*Action item*
Extract the text read from each picture in every row below and repeat those lines word for word. Leave the pictures out of your answer.

*Supplied data*
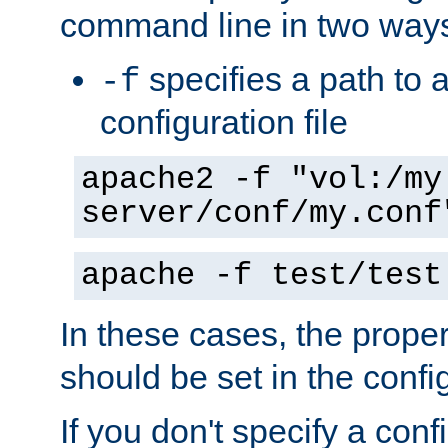
command line in two way
specifies a path to a
-f
configuration file
apache2 -f "vol:/my
server/conf/my.conf
apache -f test/test
In these cases, the prope
should be set in the config
If you don't specify a conf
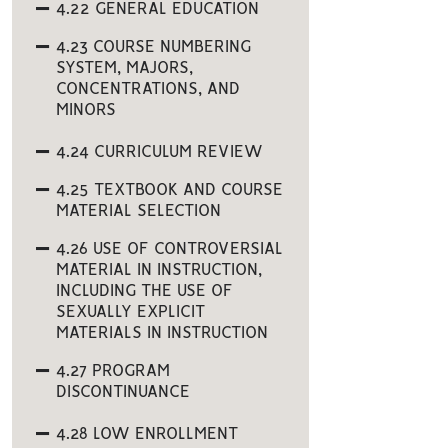
4.22 GENERAL EDUCATION
4.23 COURSE NUMBERING
SYSTEM, MAJORS,
CONCENTRATIONS, AND
MINORS
4.24 CURRICULUM REVIEW
4.25 TEXTBOOK AND COURSE
MATERIAL SELECTION
4.26 USE OF CONTROVERSIAL
MATERIAL IN INSTRUCTION,
INCLUDING THE USE OF
SEXUALLY EXPLICIT
MATERIALS IN INSTRUCTION
4.27 PROGRAM
DISCONTINUANCE
4.28 LOW ENROLLMENT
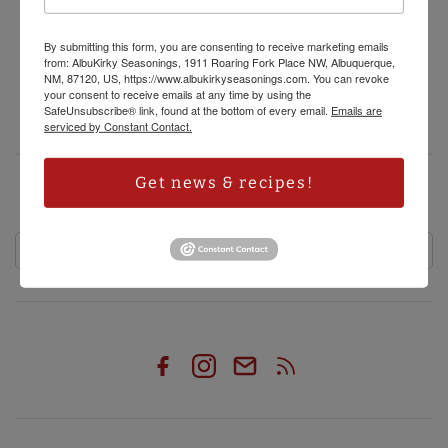
Privacy Policy
Refund Policy
By submitting this form, you are consenting to receive marketing emails
from: AlbuKirky Seasonings, 1911 Roaring Fork Place NW, Albuquerque,
Shipping Policy
NM, 87120, US, https://www.albukirkyseasonings.com. You can revoke
your consent to receive emails at any time by using the
Terms of Service
SafeUnsubscribe® link, found at the bottom of every email.
Emails are
serviced by Constant Contact.
Get news & recipes!
HAVE RECIPES, SPECIALS AND OTHER ALBUKIRKY SEASONINGS NEWS
DELIVERED RIGHT TO YOUR INBOX!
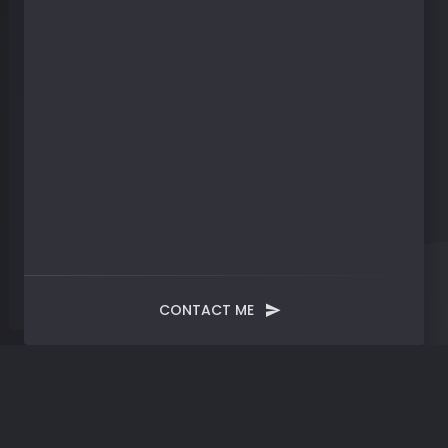
CONTACT ME
Catalyst
Space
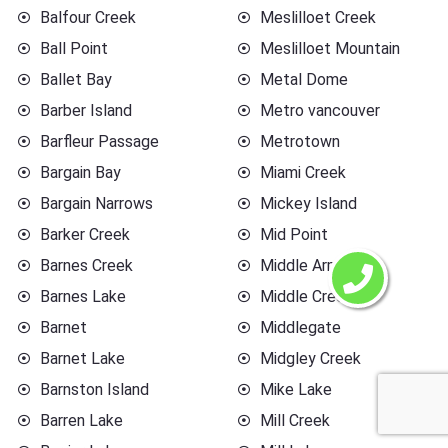
Balfour Creek
Meslilloet Creek
Ball Point
Meslilloet Mountain
Ballet Bay
Metal Dome
Barber Island
Metro vancouver
Barfleur Passage
Metrotown
Bargain Bay
Miami Creek
Bargain Narrows
Mickey Island
Barker Creek
Mid Point
Barnes Creek
Middle Arm
Barnes Lake
Middle Creek
Barnet
Middlegate
Barnet Lake
Midgley Creek
Barnston Island
Mike Lake
Barren Lake
Mill Creek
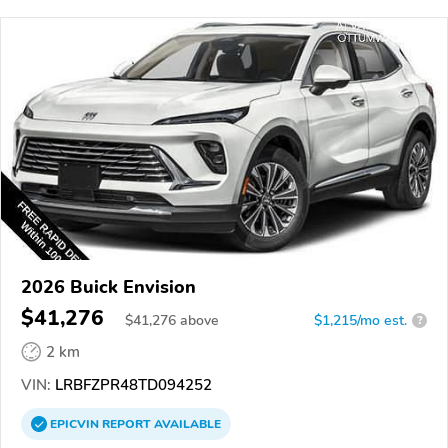
2026 Buick Envision
$41,276
$
41,276
above
$1,215/mo est.
?
2 km
VIN:
LRBFZPR48TD094252
EPICVIN
REPORT
AVAILABLE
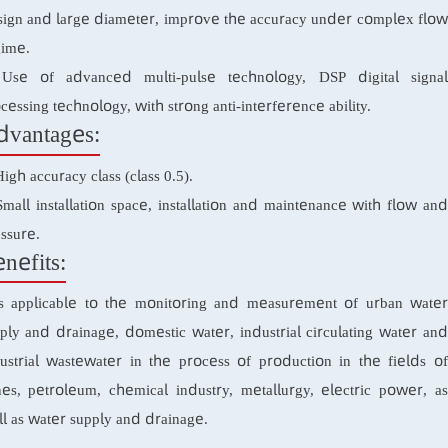
1. Ultrasonic flow measurement technology with multiple
design and large diameter, improve the accuracy under comp
regime.
2. Use of advanced multi-pulse technology, DSP digital
processing technology, with strong anti-interference ability.
Advantages:
1. High accuracy class (class 0.5).
2. Small installation space, installation and maintenance with
pressure.
Benefits:
It is applicable to the monitoring and measurement of urb
supply and drainage, domestic water, industrial circulating w
industrial wastewater in the process of production in the f
mines, petroleum, chemical industry, metallurgy, electric p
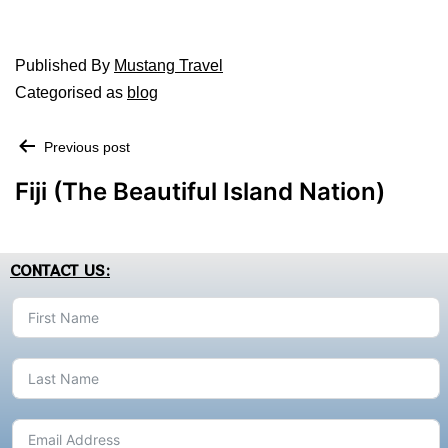
Published
By
Mustang Travel
Categorised as
blog
Previous post
Fiji (The Beautiful Island Nation)
CONTACT US:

*Exercise result*
command line in two way
specifies a path to a
-f
configuration file
apache2 -f "vol:/my
server/conf/my.conf
apache -f test/test
In these cases, the prope
should be set in the config
If you don't specify a conf
4.22 GENERAL EDUCATION
4.23 COURSE NUMBERING
SYSTEM, MAJORS,
CONCENTRATIONS, AND
MINORS
4.24 CURRICULUM REVIEW
4.25 TEXTBOOK AND COURSE
MATERIAL SELECTION
4.26 USE OF CONTROVERSIAL
MATERIAL IN INSTRUCTION,
INCLUDING THE USE OF
SEXUALLY EXPLICIT
MATERIALS IN INSTRUCTION
4.27 PROGRAM
DISCONTINUANCE
4.28 LOW ENROLLMENT
Privacy Policy
Refund Policy
By submitting this form, you are consenting to receive marketing emails
from: AlbuKirky Seasonings, 1911 Roaring Fork Place NW, Albuquerque,
Shipping Policy
NM, 87120, US, https://www.albukirkyseasonings.com. You can revoke
your consent to receive emails at any time by using the
Terms of Service
SafeUnsubscribe® link, found at the bottom of every email.
Emails are
serviced by Constant Contact.
Get news & recipes!
HAVE RECIPES, SPECIALS AND OTHER ALBUKIRKY SEASONINGS NEWS
DELIVERED RIGHT TO YOUR INBOX!
CONTACT ME
Catalyst
Space
Balfour Creek
Meslilloet Creek
Ball Point
Meslilloet Mountain
Ballet Bay
Metal Dome
Barber Island
Metro vancouver
Barfleur Passage
Metrotown
Bargain Bay
Miami Creek
Bargain Narrows
Mickey Island
Barker Creek
Mid Point
Barnes Creek
Middle Arm
Barnes Lake
Middle Creek
Barnet
Middlegate
Barnet Lake
Midgley Creek
Barnston Island
Mike Lake
Barren Lake
Mill Creek
2026 Buick Envision
$41,276
$
41,276
above
$1,215/mo est.
?
2 km
VIN:
LRBFZPR48TD094252
EPICVIN
REPORT
AVAILABLE
1. Ultrasonic flow measurement technology with multiple
design and large diameter, improve the accuracy under comp
regime.
2. Use of advanced multi-pulse technology, DSP digital
processing technology, with strong anti-interference ability.
Advantages:
1. High accuracy class (class 0.5).
2. Small installation space, installation and maintenance with
pressure.
Benefits:
It is applicable to the monitoring and measurement of urb
supply and drainage, domestic water, industrial circulating w
industrial wastewater in the process of production in the f
mines, petroleum, chemical industry, metallurgy, electric p
Published
By
Mustang Travel
Categorised as
blog
Previous post
Fiji (The Beautiful Island Nation)
CONTACT US:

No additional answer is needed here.